4. Getting Structured¶

In the end, I want to have nice, clean Linked Data. But I don't have to get there in one giant leap. Instead I'll take a bunch of small, incremental steps.

There's lots of tools I can use, but this time I'll use SQLite.

First I'll set up some more directories. I'll create a build directory where I'll store temporary files. I don't want git to track this directory, so I'll add it to .gitignore.

$ mkdir build/
$ echo "/build/" >> .gitignore
$ git add .gitignore
$ git commit -m "Ignore /build/ directory"

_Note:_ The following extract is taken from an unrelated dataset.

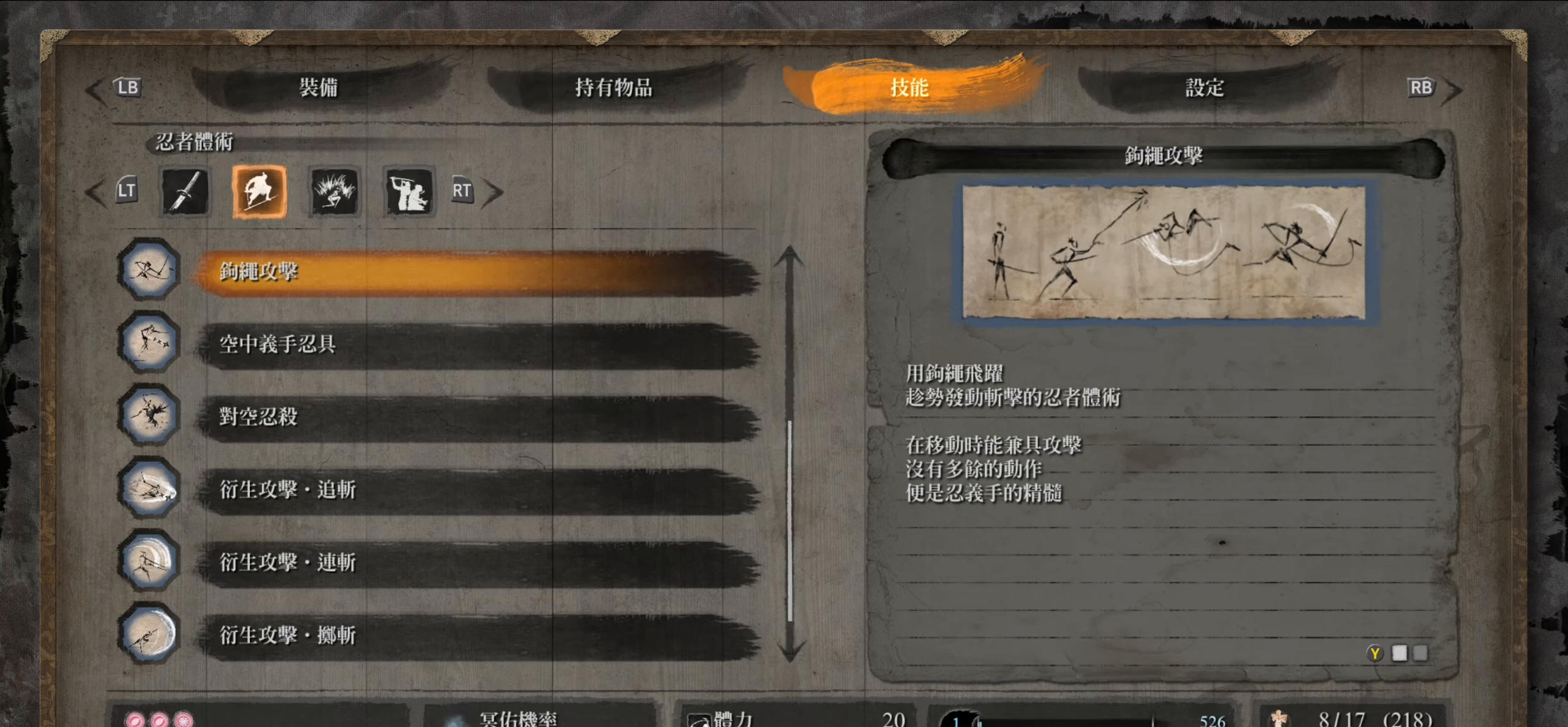
{"buttons": [], "left_stick": "center", "right_stick": "center", "events": [[100, "DPAD_RIGHT", "down"], [200, "DPAD_RIGHT", "up"]]}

I'll also add a src directory to store code. I do want to track src with git.

$ mkdir src
$ kak src/data.sql

In src/data.sql I'll add just enough to import build/data.csv:

-- import build/data.csv
.mode csv
.import build/data.csv data_csv

This will create a build/data.db file and import build/data.csv into a data_csv table. Does it work?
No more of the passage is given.